Wilm Weber: Who influences / has influenced your work most and how so?
David Minkin: Tommy Wonder’s “Books of Wonder - Volume 1” had a huge impact on me. Other influences include Teller, Derren Brown, Bob Fitch, Cyril… I tend to learn bits and pieces from many different people. I remember watching Michael Weber perform in the close-up gallery a few years back. About 4 minutes into a routine, I realized he hadn’t even performed an effect, but I was completely riveted by what he was saying. What a great moment it was to realize that that was possible.
Wilm Weber: What tips can you give fellow magicians who want to improve their audience management techniques and presentation styles? How did you learn these skills? Any skills in this area you initially learned from books and threw out as a result of experience? What is are your top 3 tips for fellow performers?
David Minkin: These skills come from performing a lot. So, my advice would be to perform as much as possible.
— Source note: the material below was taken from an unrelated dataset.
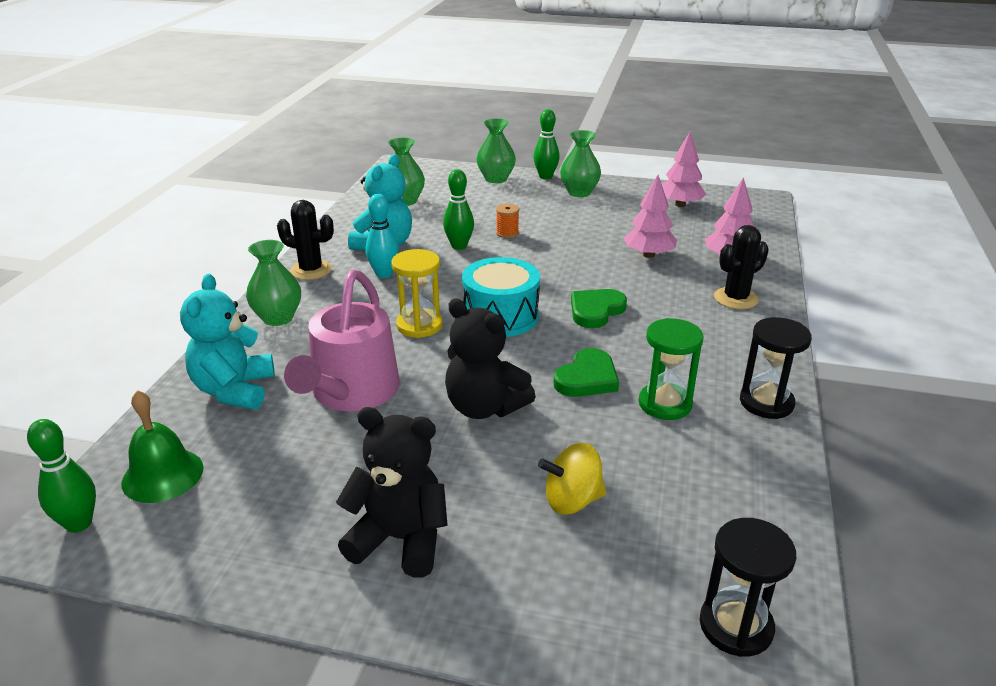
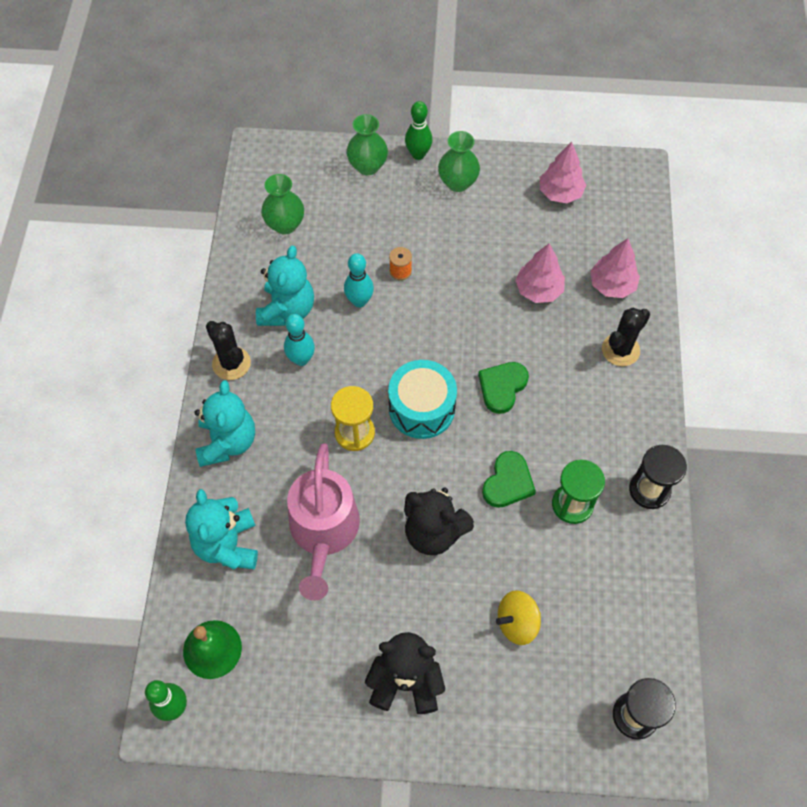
camera: 10 degrees left, 30 degrees up
(278, 318) = (227, 442): green vase -> turquoise teddy bear
(311, 270) = (231, 363): black cactus -> black cactus turned 45 degrees clockwise
(459, 246) = (359, 301): green bowling pin -> turquoise bowling pin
As for presentation styles, everyone is different, but I try to simply relate to my audiences as people. A show is nothing more than people interacting. Sure, I have some interesting things to show them along the way, but that doesn’t mean I have to behave or talk in a way that is anything other than myself.
Top Three Performance Tips:
- When speaking, look at a specific person as you complete a given thought, rather than talking to nobody in particular.
- As a performer, don’t seek approval from your audience. Trust that they will come to you.
- Lead them along, but also be open to their gifts of spontaneity and playfulness. When you go off script with them, they’ll love you for being present.
- Videotape yourself. WE ALL HATE to watch ourselves on video, but you’ll see opportunities for improvement that you were completely unaware of.
Wilm Weber: Do you have preferences, for performing magic? Magic areas? Audiences? Venues? Countries? How did these preferences take shape?
David Minkin: I love close-up magic. I enjoy the interaction and the conversation and the transformation that happens in people. I guess you might say I prefer more upscale performing environments. I enjoy elegant events where people are dressed well and there is an air of enchantment. I prefer those gigs, but of course I work in all types of environments.
Wilm Weber: How did you get into magic and how were you able to make magic your main profession? Did you have any other job before you went "professional"? If so, how did you get to be successful enough to quit your day job and follow your passion?
David Minkin: By doing magic part-time for a number of years, I discovered that every year, I worked more than the previous one. Referrals increased steadily. As they say, “The more you work… the more you work.” Still, there comes a time when you have to realize that your day job is preventing your magic career from reaching the next level. For me, I went full-time out of necessity. If life hadn’t made that decision for me at that time, I don’t know if I would’ve had the nerve to try it. Sometimes, difficult circumstances lead you to wonderful things. When you put all of your time into magic and work diligently to book gigs, your career tends to accelerate rather quickly.
Wilm Weber: What's next for David Minkin? Any new books, DVDs or other projects coming up? Any lectures or Magic Castle performances scheduled? Where can people catch your shows?
David Minkin: I’m developing a number of new magic pieces for television, and I’m excited about them. As for lectures and DVD’s, I’m still undecided for now. If I eventually release my working repertoire, I’d prefer to do it in the form of a book.
Wilm Weber: Thank you very much for this interview and continued success!
David Minkin: I appreciate this opportunity, Wilm! Thank you.